Aus Schulen wurden Herbergslager für Binnenflüchtlinge gemacht, damit wurde der Unterricht beendet, so Abd al-Majeed Sharif, er sei aber zuvor schon nicht gut gewesen. Er schildert beengte Verhältnisse, die er mit der Dichte der Bewohner im Gazastreifen vergleicht. Dazu kommen Stromausfälle und große Probleme mit der Wasserversorgung. Die Gesundheitsversorgung sei dergestalt, dass man nur leichten Erkrankungen zurechtkomme. Alle schwierigen Fälle würden in die Türkei gebracht, wobei auch das mit großen Problemen verbunden sei.

Geht es nach Informationen des Guardian, so hat die Türkei laut Angaben von Regierungsvertretern 500.000 Schutzmasken für medizinisches Personal in die USA geschickt. Es müsste also auch ein Reservoir an Schutzkleidung für die medizinische Versorgung von Flüchtlingen in der Türkei geben?

Bislang haben sich die Alarmmeldungen darüber, was passieren könnte, wenn Sars-CoV-2 Flüchtlingslager erreicht, nicht bewahrheitet. Als Begründung werden meist mehrere Faktoren genannt, vorneweg, dass nicht oder kaum getestet wird, dann die starke Abschottung der Lager vom Leben außerhalb, das nun seinerseits durch die Maßnahmen gegen covid-19 stärker abgeschottet ist, sowie das niedrige Durchschnittsalter der Lagerbewohner, unter denen sich viele Kinder befinden.

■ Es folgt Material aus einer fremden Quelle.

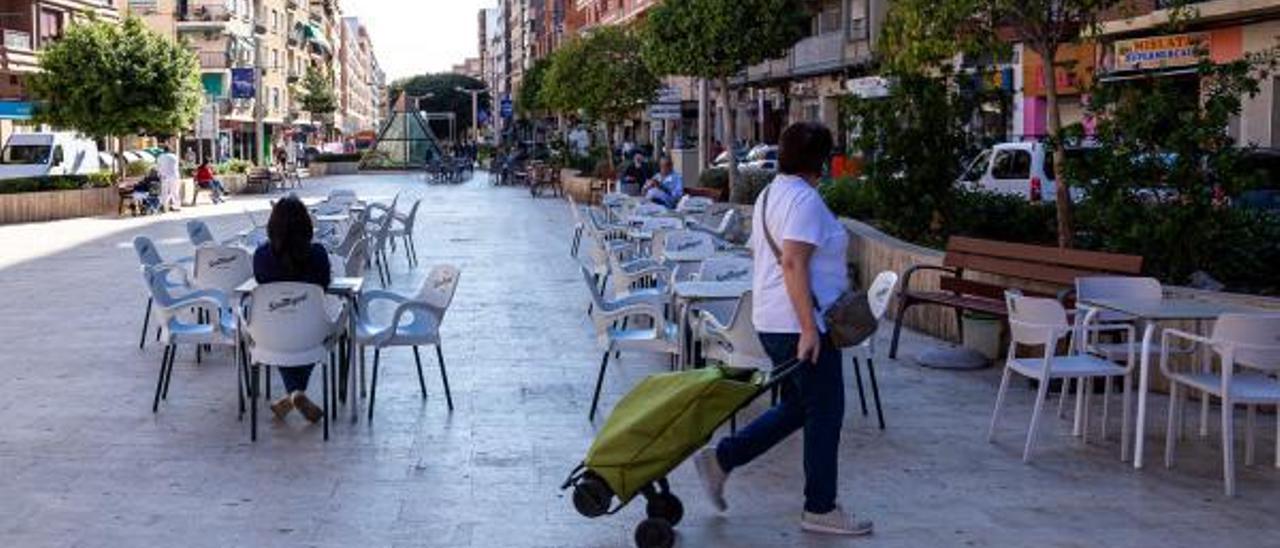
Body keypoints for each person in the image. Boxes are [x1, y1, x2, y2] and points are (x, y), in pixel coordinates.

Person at [694, 122, 872, 537]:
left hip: (775, 320)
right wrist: (810, 328)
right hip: (801, 325)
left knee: (798, 407)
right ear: (821, 160)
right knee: (825, 412)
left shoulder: (770, 194)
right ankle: (820, 507)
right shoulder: (804, 201)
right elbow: (793, 262)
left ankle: (722, 459)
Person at [253, 196, 332, 424]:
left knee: (282, 327)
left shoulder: (261, 256)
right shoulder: (317, 254)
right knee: (307, 329)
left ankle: (292, 395)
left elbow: (260, 282)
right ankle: (296, 394)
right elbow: (324, 286)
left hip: (271, 334)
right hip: (312, 333)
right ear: (306, 224)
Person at [156, 145, 182, 212]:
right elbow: (177, 166)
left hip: (164, 176)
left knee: (164, 192)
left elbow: (158, 167)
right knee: (175, 191)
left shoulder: (160, 157)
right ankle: (176, 206)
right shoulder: (174, 157)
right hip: (174, 176)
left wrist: (159, 174)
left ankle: (164, 206)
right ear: (170, 150)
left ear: (163, 150)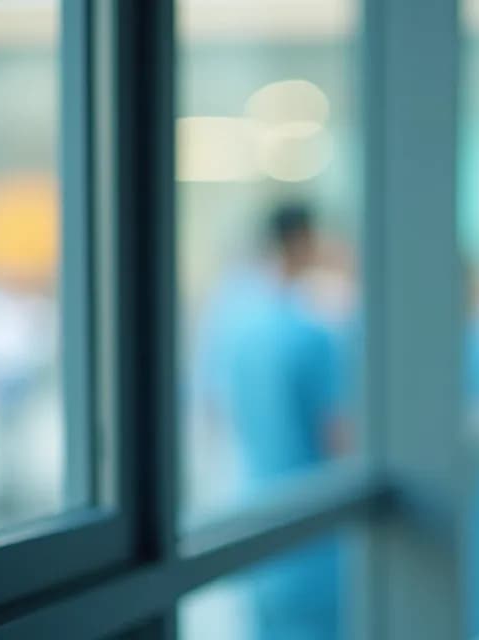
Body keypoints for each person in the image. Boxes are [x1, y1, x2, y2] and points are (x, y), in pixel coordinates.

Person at [197, 202, 344, 640]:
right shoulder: (311, 334)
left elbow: (215, 415)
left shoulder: (234, 327)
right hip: (311, 535)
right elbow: (339, 437)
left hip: (257, 515)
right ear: (304, 243)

Angesichts der Entwicklungen, die sich in Corona-Zeiten verschärfen - siehe etwa die gigantische Dollar- und Bankenkrise im Libanon, wo etwa 1,5 Millionen syrische Flüchtlinge leben, die sich gerade zuspitzt - ist die Situation der Kinder, die in Flüchtlingslagern aufwachsen, ein Grund zu großer Beunruhigung.